To do.
According to the article below on employer health plans and the Affordable Care Act, how many Americans now get their insurance through their employers?

Will Employer Health Plans Become a Casualty of Obamacare?

Former Senior Fellow
US government internet health insurance exchange Healthcare.gov, October 21, 2013. (KAREN BLEIER/AFP/Getty Images)
Caption
US government internet health insurance exchange Healthcare.gov, October 21, 2013. (KAREN BLEIER/AFP/Getty Images)

Weelcome to the new conventional wisdom: Employer-sponsored health insurance, which developed by accident in World War II and subsequently became the main pillar of our health system, is in danger of disappearing. A new study by S&P Capital Research, a financial research firm, predicts that the employer-based system will most likely disappear by 2025. Even Ezekiel Emanuel, one of the architects of the president’s health care reforms and the brother of former White House chief of staff Rahm Emanuel, says in his new book that the bill’s health care exchanges will eventually supplant the existing system.

If true, this would be a disruptive development, as 170 million Americans now get their insurance via their employers. Like so much else in health care, the story of this rapid shift from reliance on employer coverage to its rapidly predicted demise centers on the Affordable Care Act.

When the Obama administration was promoting the ACA in 2009 and 2010, continued employer involvement was a given. Certainly the administration’s rhetoric would have had one think so. Not only did President Barack Obama repeatedly, and famously, promise that “If you like your health plan, you can keep it,” but other administration officials made the case as well. In 2009, Robert Gibbs, then the White House press secretary, said on CBS’ “Face the Nation”: “The president intends to build on the employer-based insurance market already in place” — and no administration spokespeople suggested otherwise.

From a political standpoint, it was important to make this case, since the polls have shown consistently that Americans with employer coverage were satisfied with that coverage. Disrupting it would have made it significantly harder to enact the ACA, if not altogether impossible.

But pass it did, and as the ACA continued to face political challenges, most of the bill’s advocates continued to claim that employees would be largely unaffected, even as small businesses were seeing that the ACA would increase their costs via a collection of taxes, fees and mandated forms of coverage. Despite these developments, MIT economist Jonathan Gruber, another of the ACA’s architects, argued that 80 percent of Americans’ health coverage, mainly those in employer plans, would be unaffected by the ACA.

But in the past few months, perhaps as the likelihood of the ACA’s repeal has diminished, a new argument from the ACA’s supporters has emerged. In February, Gruber told The Washington Post, “Employer-sponsored insurance is like a crumbling building. … There are essentially three things you can do: You can rebuild it, knock it down, or try and set up nets outside so people can be safe when they jump.” Or, as Emanuel puts it in his book, less colorfully if no less starkly, “By 2025, few private-sector employers will still be providing health insurance.”

Employers have mixed feelings about these predictions. On the one hand, they have provided health coverage for their employees for decades, and health benefits are an important recruiting and retention tool. For many employers, it is part of their corporate identity. Furthermore, employers, or at least the more responsible ones, have a stake in keeping their employees healthy. The key employee who disappears at a crucial stretch because of a preventable health condition such as a heart attack or stroke is a much bigger hit to the bottom line than the cost of preventive care for that employee.

Data extract.
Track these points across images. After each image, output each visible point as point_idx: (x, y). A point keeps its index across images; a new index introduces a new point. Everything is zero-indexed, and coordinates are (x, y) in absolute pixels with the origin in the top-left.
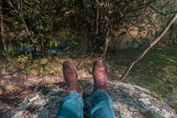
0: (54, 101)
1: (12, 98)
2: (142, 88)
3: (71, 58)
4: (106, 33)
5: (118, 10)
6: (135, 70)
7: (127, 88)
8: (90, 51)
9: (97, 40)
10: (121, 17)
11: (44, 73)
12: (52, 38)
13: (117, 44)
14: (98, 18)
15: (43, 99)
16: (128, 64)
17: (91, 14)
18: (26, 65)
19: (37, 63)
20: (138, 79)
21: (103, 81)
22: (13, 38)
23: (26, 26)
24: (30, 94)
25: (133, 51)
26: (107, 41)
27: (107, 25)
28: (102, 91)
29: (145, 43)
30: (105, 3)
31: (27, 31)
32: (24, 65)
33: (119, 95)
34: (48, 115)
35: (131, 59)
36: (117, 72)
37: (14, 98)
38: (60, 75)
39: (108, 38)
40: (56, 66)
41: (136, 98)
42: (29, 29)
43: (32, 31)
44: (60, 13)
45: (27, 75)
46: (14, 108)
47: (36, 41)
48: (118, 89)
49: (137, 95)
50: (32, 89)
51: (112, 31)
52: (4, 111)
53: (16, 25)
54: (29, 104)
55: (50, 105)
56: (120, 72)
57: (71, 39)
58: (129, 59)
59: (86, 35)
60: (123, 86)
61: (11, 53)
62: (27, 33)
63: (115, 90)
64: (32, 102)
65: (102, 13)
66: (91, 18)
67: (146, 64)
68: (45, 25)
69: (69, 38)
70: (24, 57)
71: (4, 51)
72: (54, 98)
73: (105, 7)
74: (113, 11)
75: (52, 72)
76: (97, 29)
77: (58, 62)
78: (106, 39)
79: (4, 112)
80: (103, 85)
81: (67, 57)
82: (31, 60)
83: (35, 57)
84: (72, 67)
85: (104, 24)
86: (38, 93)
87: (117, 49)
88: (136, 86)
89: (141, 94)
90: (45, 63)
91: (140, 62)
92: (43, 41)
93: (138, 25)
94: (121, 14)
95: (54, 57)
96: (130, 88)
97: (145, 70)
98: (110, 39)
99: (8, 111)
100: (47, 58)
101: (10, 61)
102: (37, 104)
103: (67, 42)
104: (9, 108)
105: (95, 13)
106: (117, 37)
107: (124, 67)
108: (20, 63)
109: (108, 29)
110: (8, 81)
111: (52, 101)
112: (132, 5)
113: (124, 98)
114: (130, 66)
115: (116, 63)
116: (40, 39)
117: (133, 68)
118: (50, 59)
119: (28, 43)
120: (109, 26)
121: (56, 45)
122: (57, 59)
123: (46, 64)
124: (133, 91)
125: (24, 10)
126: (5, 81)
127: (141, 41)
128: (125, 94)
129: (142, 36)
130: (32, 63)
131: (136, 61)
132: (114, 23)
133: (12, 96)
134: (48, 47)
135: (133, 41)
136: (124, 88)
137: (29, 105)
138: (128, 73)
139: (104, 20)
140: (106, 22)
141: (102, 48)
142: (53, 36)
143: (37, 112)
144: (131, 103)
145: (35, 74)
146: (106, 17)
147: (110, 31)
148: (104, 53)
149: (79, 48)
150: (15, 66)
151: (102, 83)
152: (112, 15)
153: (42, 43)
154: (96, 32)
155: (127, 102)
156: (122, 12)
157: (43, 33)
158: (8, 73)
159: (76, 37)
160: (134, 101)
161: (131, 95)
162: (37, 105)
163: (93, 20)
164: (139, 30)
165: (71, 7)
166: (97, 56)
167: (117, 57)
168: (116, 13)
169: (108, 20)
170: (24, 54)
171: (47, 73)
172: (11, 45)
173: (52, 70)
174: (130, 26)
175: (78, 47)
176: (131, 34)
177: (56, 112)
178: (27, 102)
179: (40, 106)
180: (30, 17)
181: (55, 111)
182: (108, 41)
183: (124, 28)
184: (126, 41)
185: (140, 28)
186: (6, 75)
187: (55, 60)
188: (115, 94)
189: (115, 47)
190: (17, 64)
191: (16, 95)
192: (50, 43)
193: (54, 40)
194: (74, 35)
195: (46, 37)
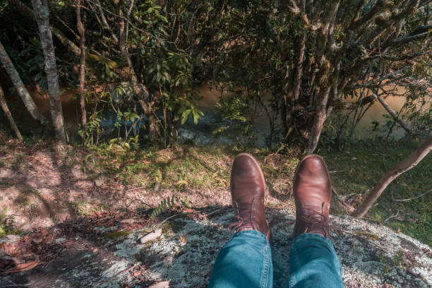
0: (196, 247)
1: (101, 229)
2: (419, 242)
3: (227, 154)
4: (321, 97)
5: (357, 42)
6: (392, 197)
7: (380, 236)
8: (277, 140)
9: (295, 114)
10: (363, 58)
11: (163, 183)
12: (188, 102)
13: (346, 128)
14: (301, 60)
15: (172, 240)
16: (374, 181)
17: (286, 50)
18: (125, 161)
19: (148, 159)
20: (399, 221)
21: (321, 212)
22: (103, 98)
23: (132, 72)
24: (140, 226)
25: (388, 149)
26: (323, 118)
27: (325, 77)
28: (317, 236)
29: (423, 129)
30: (324, 23)
31: (135, 84)
32: (120, 160)
33: (358, 253)
34: (185, 276)
35: (383, 167)
36: (343, 198)
37: (106, 231)
38: (199, 191)
39: (324, 110)
40: (192, 170)
41: (405, 265)
42: (138, 79)
43: (144, 84)
44: (210, 45)
45: (125, 183)
46: (107, 253)
47: (150, 108)
48: (356, 237)
49: (408, 258)
50: (144, 215)
51: (336, 92)
52: (85, 256)
53: (111, 70)
54: (140, 247)
55: (187, 256)
56: (350, 198)
57: (232, 108)
58: (377, 166)
59: (270, 101)
60: (369, 231)
61: (95, 132)
62: (133, 87)
63: (348, 238)
64: (146, 243)
65: (313, 48)
66: (286, 58)
67: (426, 185)
68: (174, 72)
69: (227, 105)
70: (123, 144)
71: (82, 127)
72: (196, 241)
73: (324, 33)
74: (342, 42)
75: (181, 182)
76: (299, 87)
77: (196, 159)
78: (319, 112)
79: (87, 259)
80: (320, 222)
81: (219, 150)
82: (136, 150)
83: (146, 146)
84: (254, 169)
85: (317, 74)
86: (160, 225)
87: (346, 138)
88: (404, 236)
89: (417, 258)
90: (167, 161)
91: (407, 178)
92: (167, 109)
93: (407, 82)
94: (365, 51)
95: (189, 147)
96: (388, 239)
97: (420, 201)
98: (329, 112)
99: (94, 256)
100: (173, 149)
101: (91, 150)
102: (157, 250)
103: (223, 115)
104: (96, 250)
105: (297, 48)
106: (348, 109)
107: (363, 188)
108: (111, 155)
109: (327, 88)
110: (85, 194)
111: (192, 246)
112: (395, 29)
113: (372, 260)
114: (381, 187)
115: (341, 175)
116: (161, 103)
117: (387, 191)
118: (180, 152)
119: (132, 111)
120: (331, 81)
121: (196, 121)
122: (195, 153)
123: (169, 163)
124: (395, 245)
125: (131, 36)
126: (79, 193)
127: (414, 124)
128: (375, 252)
129: (418, 109)
130: (138, 157)
131: (399, 174)
132: (343, 74)
133: (100, 227)
134: (177, 125)
135: (390, 122)
136: (372, 236)
137: (141, 250)
138: (374, 204)
139: (319, 64)
140: (323, 70)
141: (306, 134)
142: (189, 99)
143: (158, 267)
144: (390, 275)
145: (143, 184)
146: (324, 58)
147: (332, 93)
148: (312, 148)
149: (249, 132)
150: (102, 160)
151: (317, 215)
152: (339, 53)
153: (165, 112)
154: (294, 93)
155: (382, 271)
156: (367, 48)
157: (168, 90)
158: (86, 177)
159: (244, 105)
160: (398, 270)
161: (390, 255)
162: (158, 253)
163: (290, 65)
164: (409, 93)
165: (237, 32)
166: (294, 153)
167: (347, 160)
168: (350, 50)
169: (329, 65)
170: (123, 135)
171: (171, 185)
172: (97, 113)
173: (181, 179)
174: (383, 82)
175: (247, 128)
176: (385, 103)
177: (204, 273)
178: (135, 242)
179: (166, 255)
180: (143, 52)
181: (201, 270)
182: (325, 117)
183: (369, 87)
184: (371, 121)
185: (412, 88)
186: (81, 180)
187: (191, 156)
188: (346, 247)
189: (341, 135)
190: (105, 158)
191: (111, 225)
192: (181, 114)
193: (192, 108)
194: (241, 99)
195: (174, 100)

Task solution.
170 million